Положение отдельных государств в китайском/антикитайском мире, равно как и различные организационные связи между ними, будут рассмотрены в последующих главах.

Главным же вопросом остается природа противодействия. Ответные меры исключительно в военной области, будь то превентивное наращивание численности вооруженных сил, ответная передислокация войск и тому подобное, не принесут пользы сами по себе. Если экономика Китая продолжит расти гораздо быстрее, чем экономика его соседей и конкурентов, если процент ВВП, направляемый Китаем на военные расходы, не изменится, то любые ответные меры в виде наращивания и передислокации войск ни к чему не приведут. Вдобавок соперники Китая рискуют даже отстать в развитии, так как им придется направлять больше ресурсов на тщетные военные приготовления, то есть тратить ресурсы, которые можно было бы направить на рост экономики.

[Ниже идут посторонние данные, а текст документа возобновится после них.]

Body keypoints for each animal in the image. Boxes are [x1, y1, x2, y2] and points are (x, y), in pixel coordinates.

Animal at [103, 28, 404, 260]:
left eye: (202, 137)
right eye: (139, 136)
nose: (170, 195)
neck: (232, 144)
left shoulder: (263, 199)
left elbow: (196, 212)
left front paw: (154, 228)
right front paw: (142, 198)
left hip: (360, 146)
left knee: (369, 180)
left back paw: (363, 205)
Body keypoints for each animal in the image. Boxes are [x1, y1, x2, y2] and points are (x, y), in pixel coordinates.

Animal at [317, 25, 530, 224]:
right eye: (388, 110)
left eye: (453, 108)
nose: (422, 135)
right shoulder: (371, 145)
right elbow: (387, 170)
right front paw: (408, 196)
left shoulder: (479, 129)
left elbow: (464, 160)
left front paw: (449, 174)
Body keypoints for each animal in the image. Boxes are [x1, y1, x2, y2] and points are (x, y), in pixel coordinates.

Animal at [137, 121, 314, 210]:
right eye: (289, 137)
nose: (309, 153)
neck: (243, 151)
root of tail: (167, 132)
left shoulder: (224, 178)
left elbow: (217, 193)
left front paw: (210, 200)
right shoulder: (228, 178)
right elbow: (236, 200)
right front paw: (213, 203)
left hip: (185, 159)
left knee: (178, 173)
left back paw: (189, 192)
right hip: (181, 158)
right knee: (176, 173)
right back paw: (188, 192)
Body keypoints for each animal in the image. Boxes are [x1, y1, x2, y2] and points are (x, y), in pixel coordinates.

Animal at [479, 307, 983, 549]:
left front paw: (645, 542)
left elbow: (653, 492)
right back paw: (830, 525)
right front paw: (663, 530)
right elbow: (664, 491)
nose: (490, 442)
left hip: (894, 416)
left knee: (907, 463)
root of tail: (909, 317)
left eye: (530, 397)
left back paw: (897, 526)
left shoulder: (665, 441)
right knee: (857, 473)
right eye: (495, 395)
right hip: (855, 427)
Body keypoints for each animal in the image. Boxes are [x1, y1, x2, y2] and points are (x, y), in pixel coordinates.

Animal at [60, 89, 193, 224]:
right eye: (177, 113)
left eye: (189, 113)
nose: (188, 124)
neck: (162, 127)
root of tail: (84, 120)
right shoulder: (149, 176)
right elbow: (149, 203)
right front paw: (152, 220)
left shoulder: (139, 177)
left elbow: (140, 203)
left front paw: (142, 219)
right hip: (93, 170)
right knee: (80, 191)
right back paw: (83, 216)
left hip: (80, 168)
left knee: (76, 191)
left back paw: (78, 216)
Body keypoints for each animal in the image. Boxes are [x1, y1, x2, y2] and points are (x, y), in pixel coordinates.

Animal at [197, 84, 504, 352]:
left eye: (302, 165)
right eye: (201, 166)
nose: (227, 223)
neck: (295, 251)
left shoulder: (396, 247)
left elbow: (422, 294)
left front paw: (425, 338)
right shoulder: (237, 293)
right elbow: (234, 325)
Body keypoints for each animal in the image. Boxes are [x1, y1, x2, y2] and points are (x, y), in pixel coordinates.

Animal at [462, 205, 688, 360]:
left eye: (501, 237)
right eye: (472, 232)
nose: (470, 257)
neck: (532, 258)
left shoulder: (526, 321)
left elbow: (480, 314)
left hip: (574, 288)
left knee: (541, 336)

Вообще в ядерную эпоху невозможно нечто вроде войны Китая против «Анти-Китая»: Китай, быть может, совершает ту же колоссальную ошибку, какую допустила кайзеровская Германия после 1890 года, но такое развитие событий не приведет в случае Китая к новому 1914 году. Наличие ядерного оружия не предотвращает полностью боевые действия между обладателями атомных арсеналов, но серьезно ограничивает формы этих боевых действий, ведь любой их участник должен сделать все, чтобы не позволить конфликту накалиться до уровня применения ядерного оружия. Такой сценарий по-прежнему дает Китаю возможность вести ограниченные боевые действия против Индии в виде пограничных стычек и даже открывает дорогу к более масштабной агрессии против какого-нибудь неядерного государства – при условии, что этому государству не придут на помощь США или Российская Федерация, если жертвой окажется Монголия или одна из республик Средней Азии.

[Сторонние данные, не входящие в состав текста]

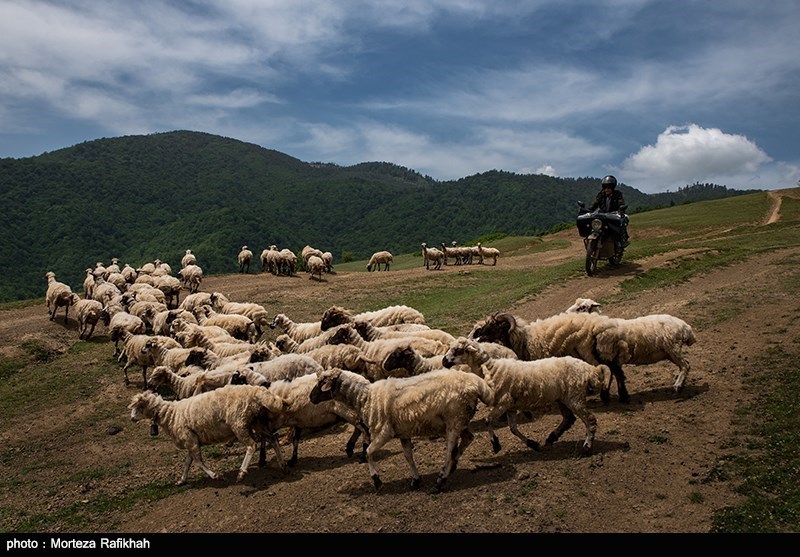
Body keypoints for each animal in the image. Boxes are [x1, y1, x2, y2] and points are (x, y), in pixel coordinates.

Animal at [126, 384, 286, 484]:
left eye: (139, 407)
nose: (132, 419)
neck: (170, 414)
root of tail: (259, 393)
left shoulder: (190, 440)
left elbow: (198, 462)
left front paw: (215, 476)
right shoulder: (191, 439)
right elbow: (188, 462)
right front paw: (182, 480)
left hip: (239, 423)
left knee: (252, 445)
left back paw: (242, 473)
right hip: (257, 422)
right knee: (273, 439)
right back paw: (282, 464)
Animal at [312, 368, 494, 494]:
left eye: (322, 383)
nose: (311, 398)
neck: (365, 397)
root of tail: (478, 384)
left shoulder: (385, 432)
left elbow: (369, 452)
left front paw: (376, 481)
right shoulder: (403, 433)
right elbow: (408, 457)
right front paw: (416, 480)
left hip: (454, 421)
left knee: (450, 451)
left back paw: (440, 482)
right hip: (460, 420)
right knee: (468, 438)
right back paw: (452, 466)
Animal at [444, 336, 608, 454]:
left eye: (458, 350)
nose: (444, 361)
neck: (492, 369)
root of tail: (590, 370)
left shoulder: (503, 403)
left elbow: (488, 420)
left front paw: (496, 444)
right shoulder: (510, 407)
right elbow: (513, 429)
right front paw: (532, 444)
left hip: (575, 398)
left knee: (590, 420)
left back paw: (586, 447)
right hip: (563, 398)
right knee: (569, 419)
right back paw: (552, 438)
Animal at [466, 310, 696, 402]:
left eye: (494, 325)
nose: (476, 335)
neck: (524, 338)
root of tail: (686, 328)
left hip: (670, 349)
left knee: (685, 365)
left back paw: (677, 387)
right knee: (615, 371)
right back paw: (618, 395)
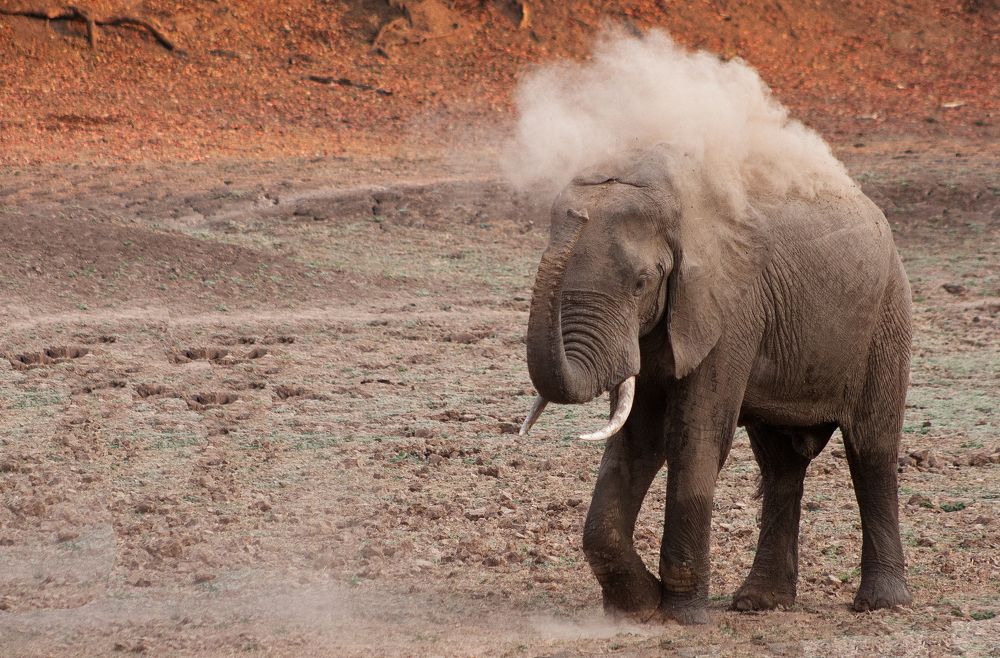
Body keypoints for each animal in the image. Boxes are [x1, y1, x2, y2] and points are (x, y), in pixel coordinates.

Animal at [518, 143, 913, 624]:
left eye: (641, 283)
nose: (578, 214)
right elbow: (637, 440)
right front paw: (639, 607)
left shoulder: (730, 307)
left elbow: (694, 438)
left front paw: (683, 617)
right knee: (780, 464)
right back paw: (759, 603)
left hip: (887, 319)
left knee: (871, 450)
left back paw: (881, 603)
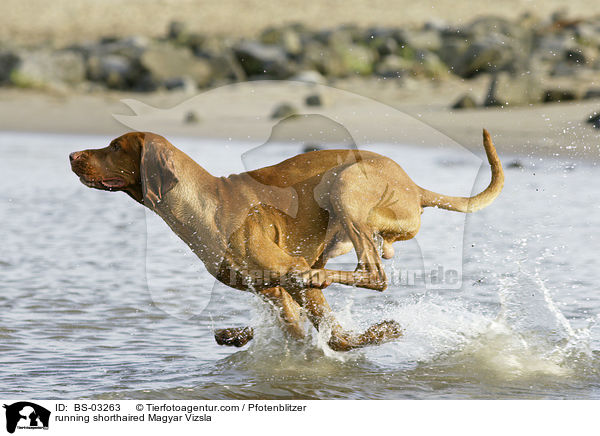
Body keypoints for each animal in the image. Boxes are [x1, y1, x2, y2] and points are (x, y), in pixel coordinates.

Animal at [69, 129, 502, 350]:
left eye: (115, 147)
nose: (72, 155)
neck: (203, 203)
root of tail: (415, 187)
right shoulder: (271, 290)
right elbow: (298, 329)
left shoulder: (286, 276)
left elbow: (337, 339)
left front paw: (377, 334)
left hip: (343, 184)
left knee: (371, 274)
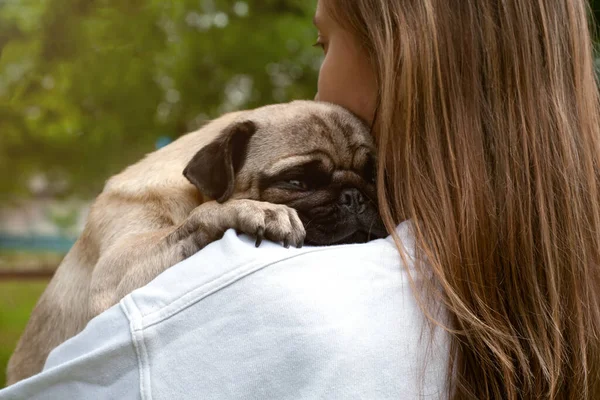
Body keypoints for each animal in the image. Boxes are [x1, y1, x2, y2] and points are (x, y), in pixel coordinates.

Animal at [5, 99, 384, 384]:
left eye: (372, 177)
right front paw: (256, 210)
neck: (189, 193)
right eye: (297, 182)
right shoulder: (114, 272)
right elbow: (205, 213)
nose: (354, 196)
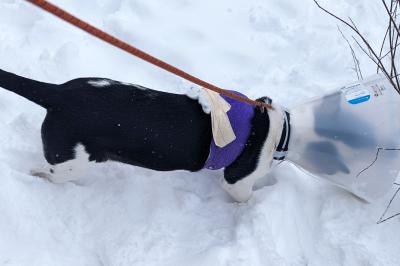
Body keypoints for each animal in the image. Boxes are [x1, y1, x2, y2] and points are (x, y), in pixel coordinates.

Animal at [0, 68, 288, 202]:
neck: (281, 129)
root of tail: (58, 93)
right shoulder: (237, 183)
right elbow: (247, 198)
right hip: (70, 166)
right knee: (45, 173)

Безусловно, необходимы приготовления, нацеленные на то, чтобы не допустить или, если потребуется, отразить возможные военные акции нынешней эпохи ядерного сдерживания, – разумеется, Китай вряд ли соберется напасть на Японию или затеет нечто более серьезное, чем локальная пограничная война с Индией, но, повторюсь, нужно готовиться к тому, чтобы противостоять возвышению Китая и любой эскалации с его стороны.

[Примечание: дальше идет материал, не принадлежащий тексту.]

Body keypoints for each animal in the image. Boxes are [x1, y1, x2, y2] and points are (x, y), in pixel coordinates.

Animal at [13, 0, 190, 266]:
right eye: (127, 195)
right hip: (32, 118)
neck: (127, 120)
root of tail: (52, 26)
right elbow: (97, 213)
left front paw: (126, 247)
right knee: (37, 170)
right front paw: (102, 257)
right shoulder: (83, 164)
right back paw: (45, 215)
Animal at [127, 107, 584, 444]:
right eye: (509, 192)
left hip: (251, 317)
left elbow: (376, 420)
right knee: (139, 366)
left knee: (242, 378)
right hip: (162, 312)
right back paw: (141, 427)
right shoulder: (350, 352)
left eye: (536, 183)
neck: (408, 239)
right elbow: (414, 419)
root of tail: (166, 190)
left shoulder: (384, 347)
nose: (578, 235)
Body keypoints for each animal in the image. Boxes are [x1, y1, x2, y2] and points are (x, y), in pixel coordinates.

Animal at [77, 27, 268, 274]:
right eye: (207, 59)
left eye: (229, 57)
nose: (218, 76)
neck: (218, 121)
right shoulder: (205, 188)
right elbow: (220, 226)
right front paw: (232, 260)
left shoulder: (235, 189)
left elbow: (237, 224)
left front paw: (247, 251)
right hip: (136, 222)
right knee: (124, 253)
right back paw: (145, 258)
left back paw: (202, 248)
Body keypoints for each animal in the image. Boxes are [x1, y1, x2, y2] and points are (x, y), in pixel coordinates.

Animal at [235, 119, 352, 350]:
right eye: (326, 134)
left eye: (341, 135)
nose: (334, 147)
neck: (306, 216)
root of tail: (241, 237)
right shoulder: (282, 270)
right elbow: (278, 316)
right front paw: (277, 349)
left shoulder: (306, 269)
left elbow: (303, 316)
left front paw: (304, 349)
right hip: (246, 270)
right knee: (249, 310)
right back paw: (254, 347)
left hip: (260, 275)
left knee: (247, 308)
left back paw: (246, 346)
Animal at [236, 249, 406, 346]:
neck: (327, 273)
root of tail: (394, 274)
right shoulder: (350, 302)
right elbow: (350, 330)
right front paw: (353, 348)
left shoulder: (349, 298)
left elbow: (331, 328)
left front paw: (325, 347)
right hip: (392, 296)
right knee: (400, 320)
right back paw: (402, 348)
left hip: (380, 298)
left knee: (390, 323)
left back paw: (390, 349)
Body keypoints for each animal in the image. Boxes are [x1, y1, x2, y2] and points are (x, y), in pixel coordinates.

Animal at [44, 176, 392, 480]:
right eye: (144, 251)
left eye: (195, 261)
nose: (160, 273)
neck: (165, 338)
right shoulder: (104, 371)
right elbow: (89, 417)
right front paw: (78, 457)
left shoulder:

Правда, эти необходимые приготовления заведомо недостаточны, поскольку они не способны объединить мировое сопротивление, которое Китай вызовет своим быстрым экономическим ростом и военным усилением, если и то и другое продолжится в ближайшие годы.

Утверждение, будто независимые государства непременно воспротивятся (всеми средствами) лишению независимости, неминуемо получит практическое выражение в том единственном виде, который воспрепятствует полномасштабной войне, а именно в «геоэкономических» шагах, то есть в логике стратегии, которая воплощается в грамматике коммерции (как упоминалось выше и как будет разъяснено далее). Если Китай продолжит опираться на свой экономический рост для приобретения пропорционального могущества, развиваясь гармонично внутренне и нарушая устоявшийся баланс сил и гармонию в мире, то ответ нужно давать в экономической области (исходя из стремления добиться хоть чего-то).